One of the most diverse regions in the world, the Madidi National Park covers most of the ground between the Andes Mountains and the Tuichi River in Bolivia. And everything is poisonous. In 1999, photographer Joel Sartore spent a month in the park attempting to capture a few photos of the wild pigs that live in the area.
The first night, Sartore watches a woman pull a fly larvae out of the flesh of her calf, then shrug it off like something that happens all the time. At the end of the first week he gets a flaming rash across his hands and face—from brushing against a moth. One of the guides recounts a time when they stumbled across a pack of wild pigs. They tried to climb into a tree, but the pigs pulled down one man and tore him apart.
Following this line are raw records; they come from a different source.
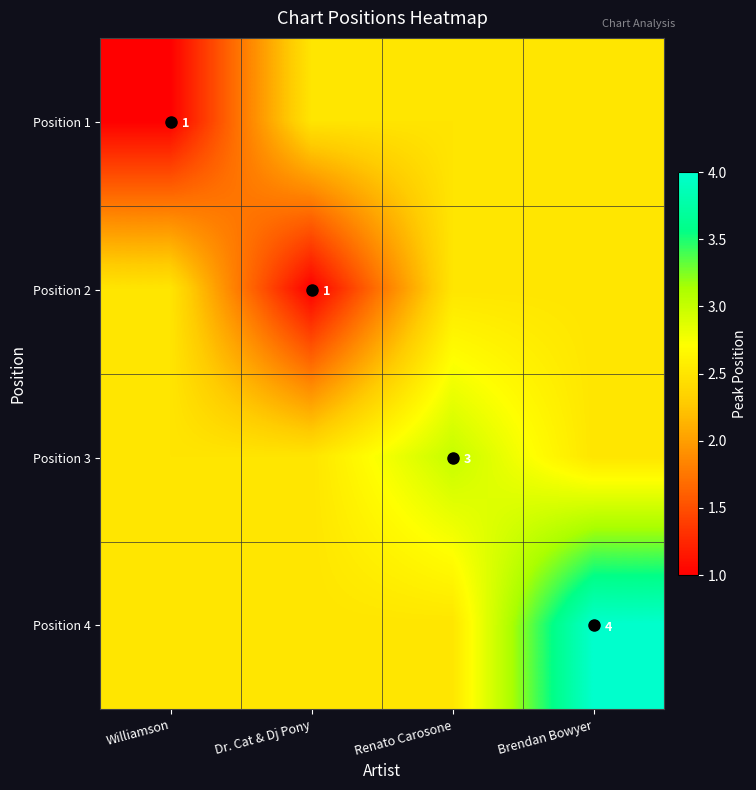

True or false: Position 1 has a value of 3.3 at Dr. Cat & Dj Pony.

False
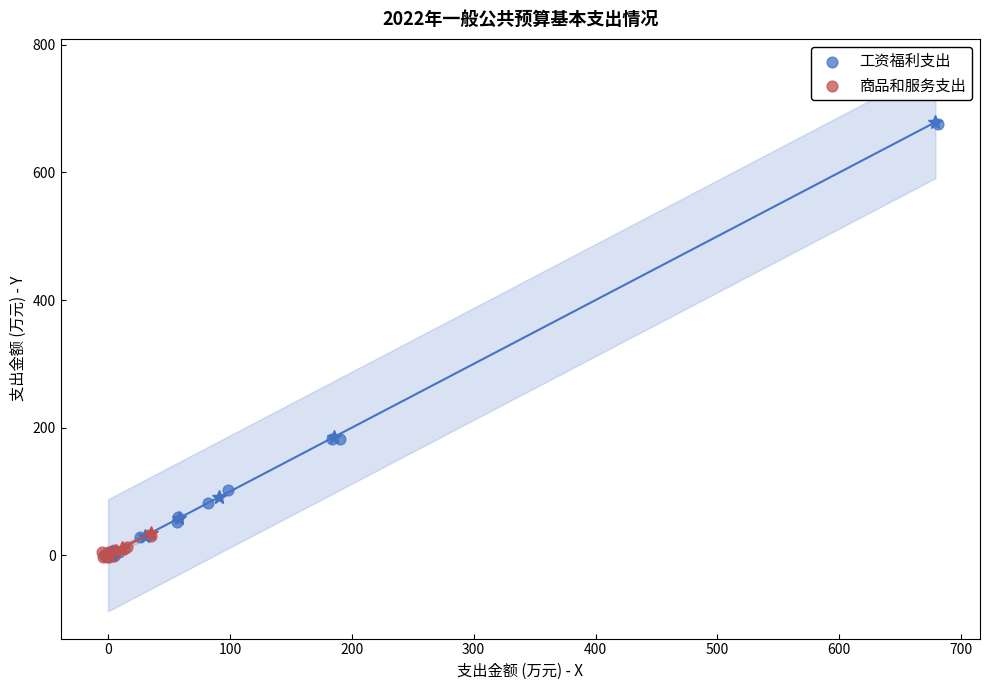

Which series contains the highest Y value?

工资福利支出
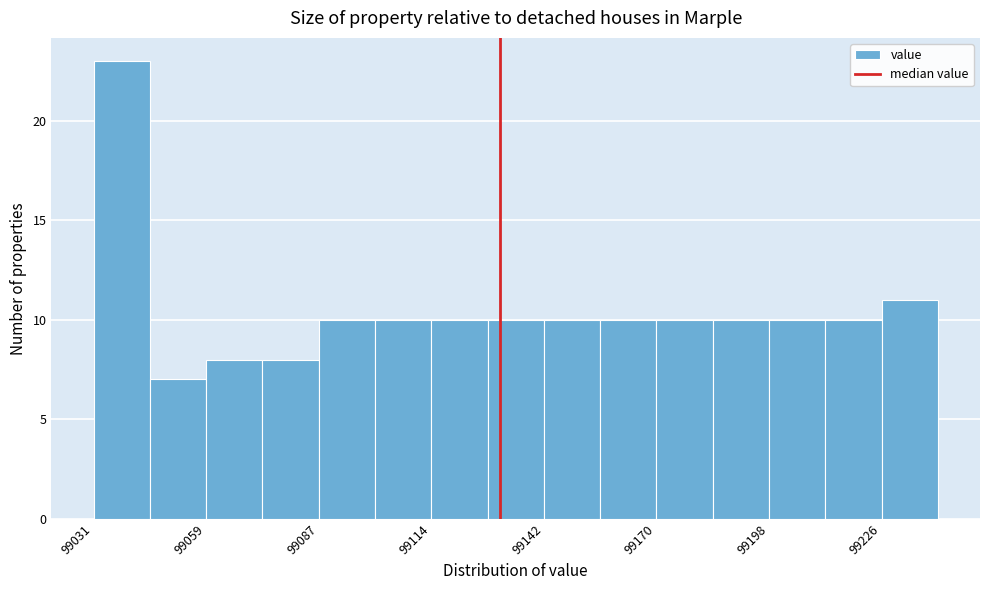

Read against the x-axis, roughly where is the centre of the tallest bar?

99040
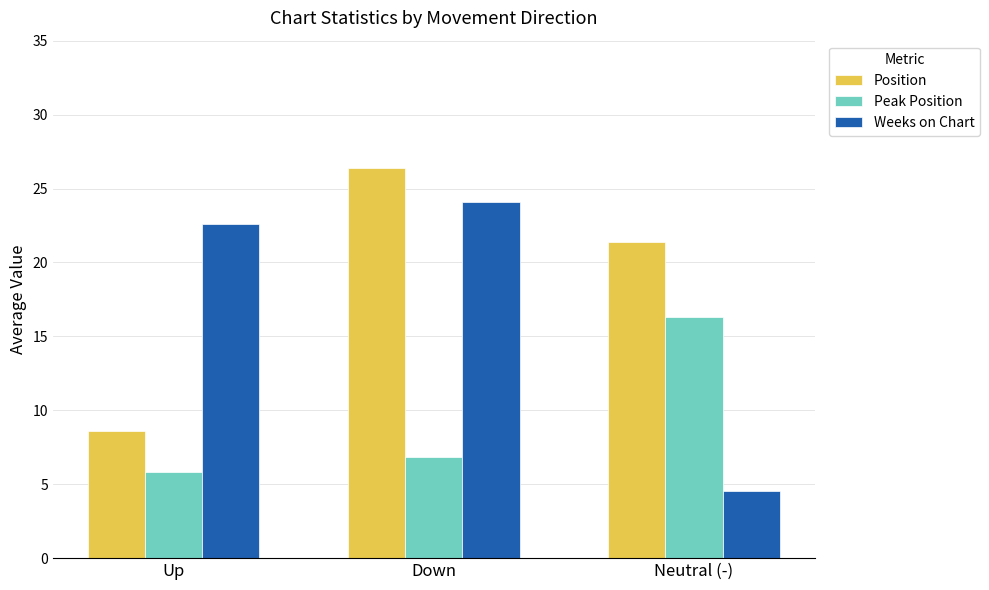

Is the value of Position at Neutral (-) greater than the value of Weeks on Chart at Up?

No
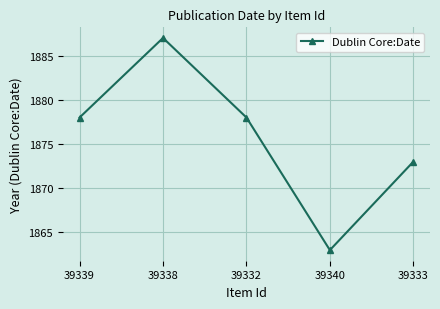

Reading right to left, extract all data points from this chart.

39333=1873	39340=1863	39332=1878	39338=1887	39339=1878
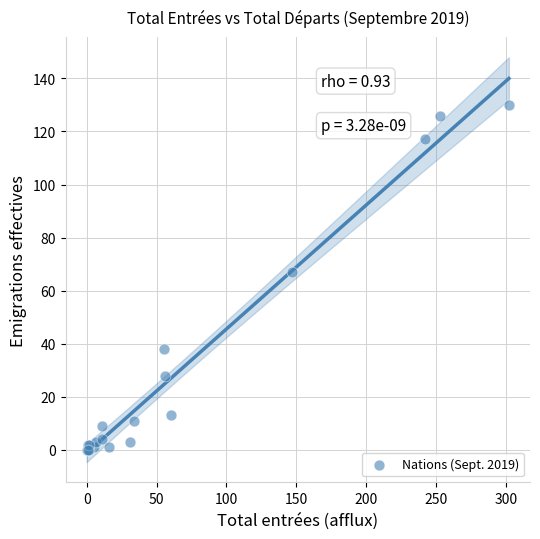

What Y value in the scatter plot is closest to 65?

67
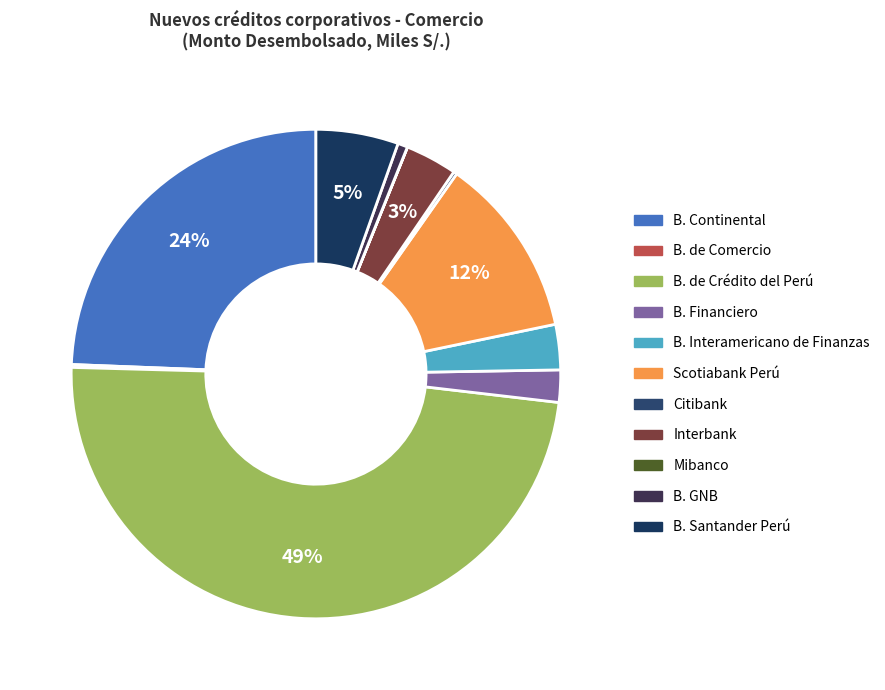

Which slice is the largest?

B. de Crédito del Perú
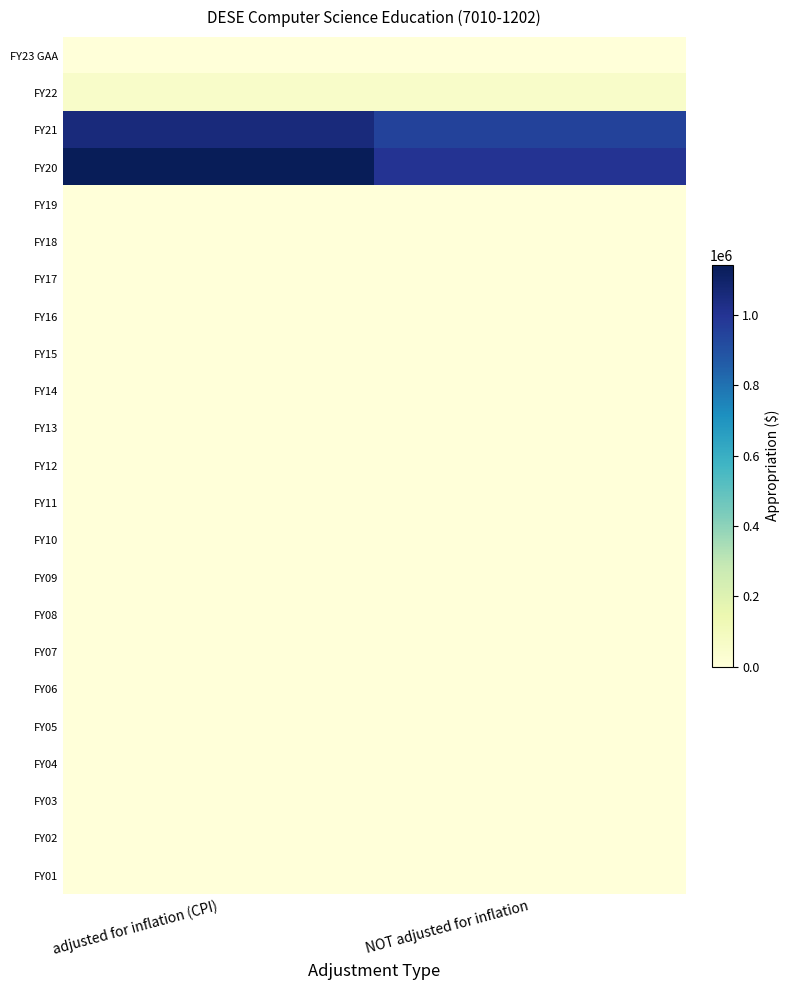

At adjusted for inflation (CPI), list the series in order from largest to smallest.

FY20, FY21, FY22, FY23 GAA, FY19, FY18, FY17, FY16, FY15, FY14, FY13, FY12, FY11, FY10, FY09, FY08, FY07, FY06, FY05, FY04, FY03, FY02, FY01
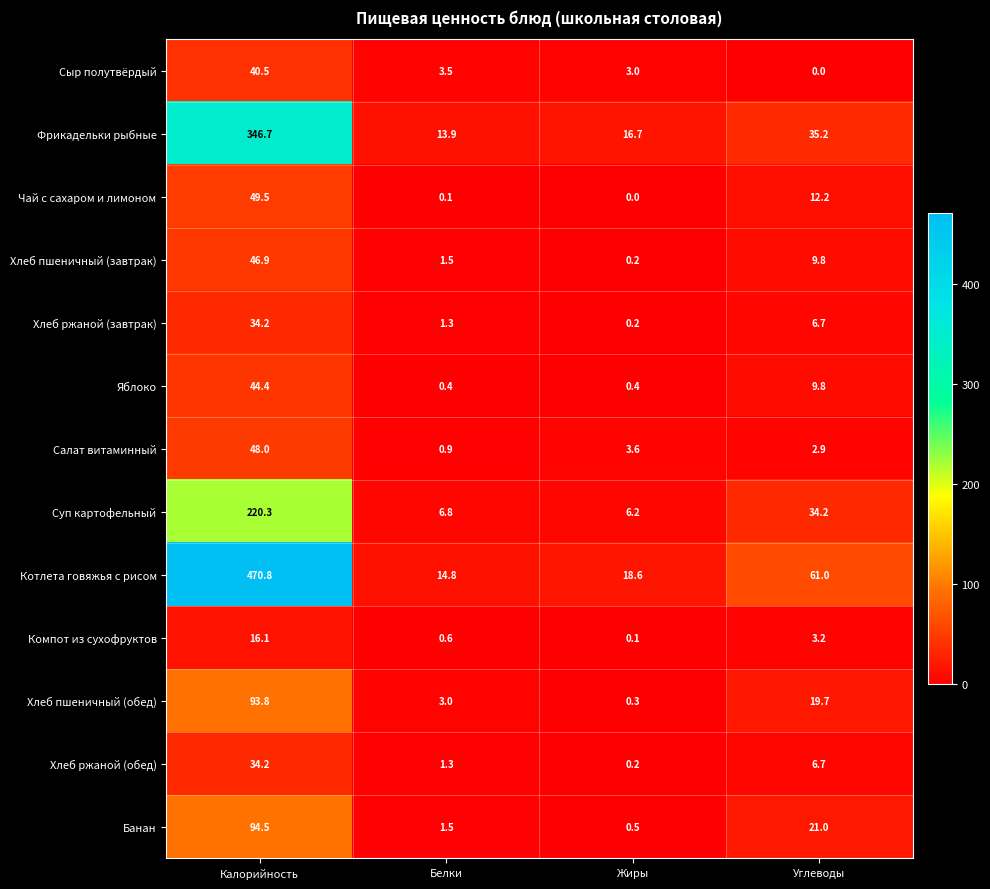

At which label does Сыр полутвёрдый first exceed 3?

Калорийность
Later in the journey, a man spends days in agony as parasitic worms eat through his stomach. Several people, including one guide’s nine month old baby, are infected with a parasitic fungus. Sartore gets a fly maggot in his own hand—botfly larvae, or “boros,” that dig a hole into flesh, then crawl out as a fly once they go through metamorphosis.
And a few weeks after he left the rainforest, Sartore was diagnosed with leishmaniasis, a flesh eating parasite that he contracted from a sand fly bite.